Der Spiegel broke the ice on this story on February 8 with a piece outlining the Wall Street role in the current drama. Here’s a bit:
Goldman Sachs helped the Greek government to mask the true extent of its deficit with the help of a derivatives deal that legally circumvented the EU Maastricht deficit rules. At some point the so-called cross currency swaps will mature, and swell the country’s already bloated deficit.
The magazine went on to explain how Greek debt managers entered a deal with Goldman bankers in early 2002 involving “so-called cross-currency swaps in which government debt issued in dollars and yen was swapped for euro debt for a certain period — to be exchanged back into the original currencies at a later date.”
Such transactions are part of normal government refinancing. Europe’s governments obtain funds from investors around the world by issuing bonds in yen, dollar or Swiss francs. But they need euros to pay their daily bills. Years later the bonds are repaid in the original foreign denominations.
But in the Greek case the US bankers devised a special kind of swap with fictional exchange rates. That enabled Greece to receive a far higher sum than the actual euro market value of 10 billion dollars or yen. In that way Goldman Sachs secretly arranged additional credit of up to $1 billion for the Greeks.
Bloggers quickly grabbed onto that account, pointing to Der Spiegel and adding a bit of commentary.

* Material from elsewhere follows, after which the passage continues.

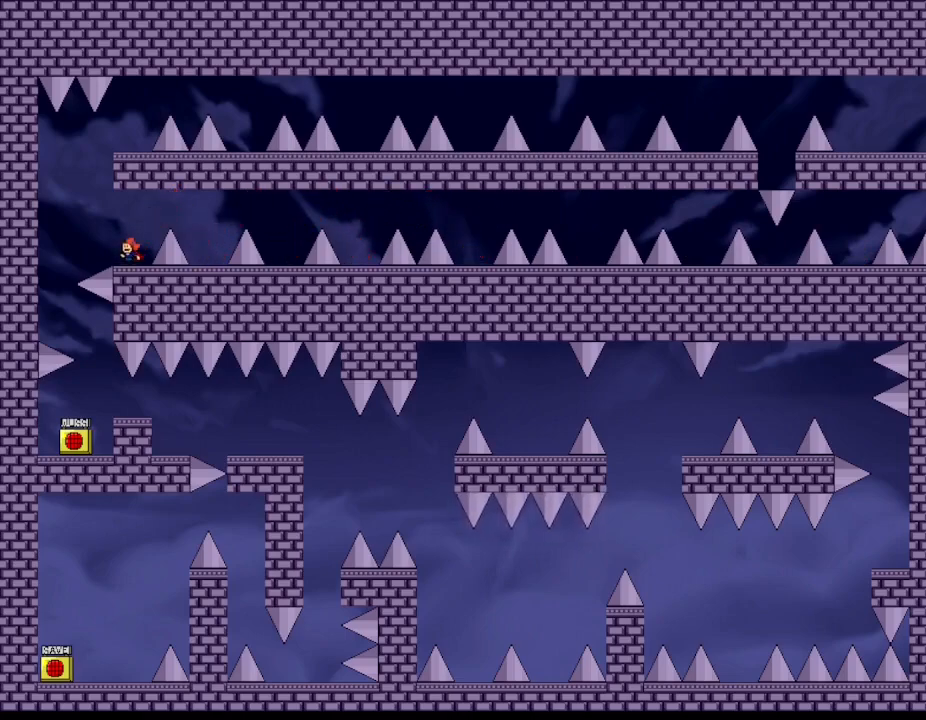
{"keys": ["left"], "events": [[100, "left", "down"], [167, "left", "up"], [417, "left", "down"]]}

Here’s Clusterstock’s take:
This looks pretty bad for both Goldman and Greece, as if things could look worse.
Naked Capitalism noticed, too.
Readers may know that one point of contention in the worries about Greece’s deficits is that it had hidden the fact that it violated Maastricht rule that fine eurozone countries whose fiscal deficits exceed 3% of GDP.
How was this subterfuge achieved? While the Greek government engaged in some bogus accounting on its own, it also got some help from Goldman.

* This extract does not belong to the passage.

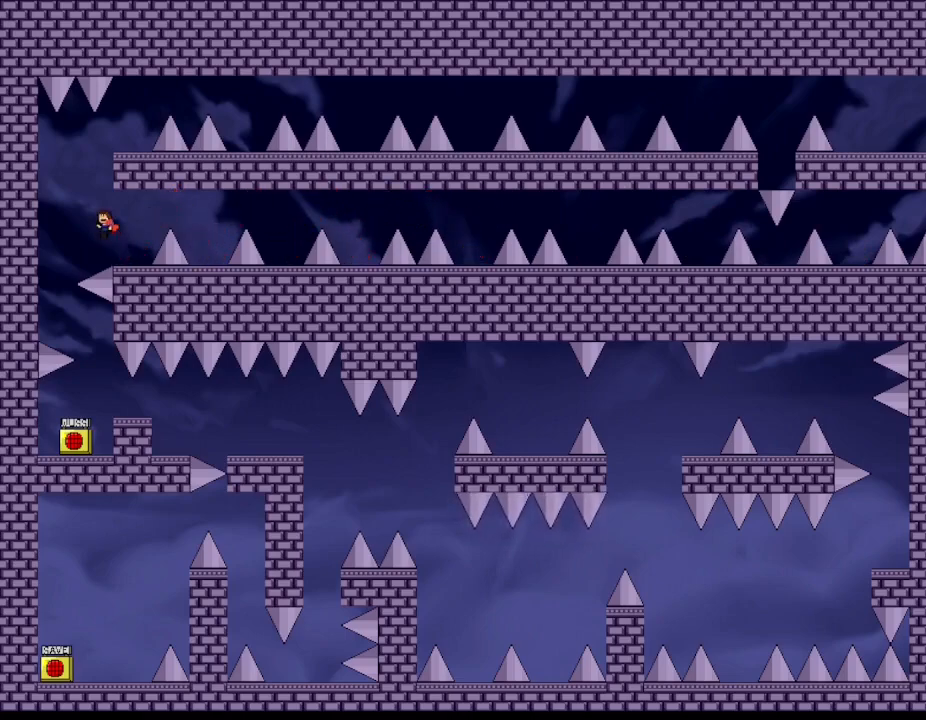
{"keys": [], "events": [[50, "left", "up"], [200, "right", "down"], [450, "right", "up"]]}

The Times did well by acknowledging that it wasn’t the first to notice Wall Street’s Grecian formula.
While Wall Street’s handiwork in Europe has received little attention on this side of the Atlantic, it has been sharply criticized in Greece and in magazines like Der Spiegel in Germany.
And it adds a lot of detail to Der Spiegel’s account, including a late 2009 pitch that the Greek government ultimately didn’t pursue.
Even as the crisis was nearing the flashpoint, banks were searching for ways to help Greece forestall the day of reckoning. In early November — three months before Athens became the epicenter of global financial anxiety — a team from Goldman Sachs arrived in the ancient city with a very modern proposition for a government struggling to pay its bills, according to two people who were briefed on the meeting.
The bankers, led by Goldman’s president, Gary D. Cohn, held out a financing instrument that would have pushed debt from Greece’s health care system far into the future, much as when strapped homeowners take out second mortgages to pay off their credit cards.
Even in this very democratic, and very globalized news world, the Times treatment gave the story an extra pop, drawing the attention of Simon Johnson, BusinessWeek, the Journal, and points in between.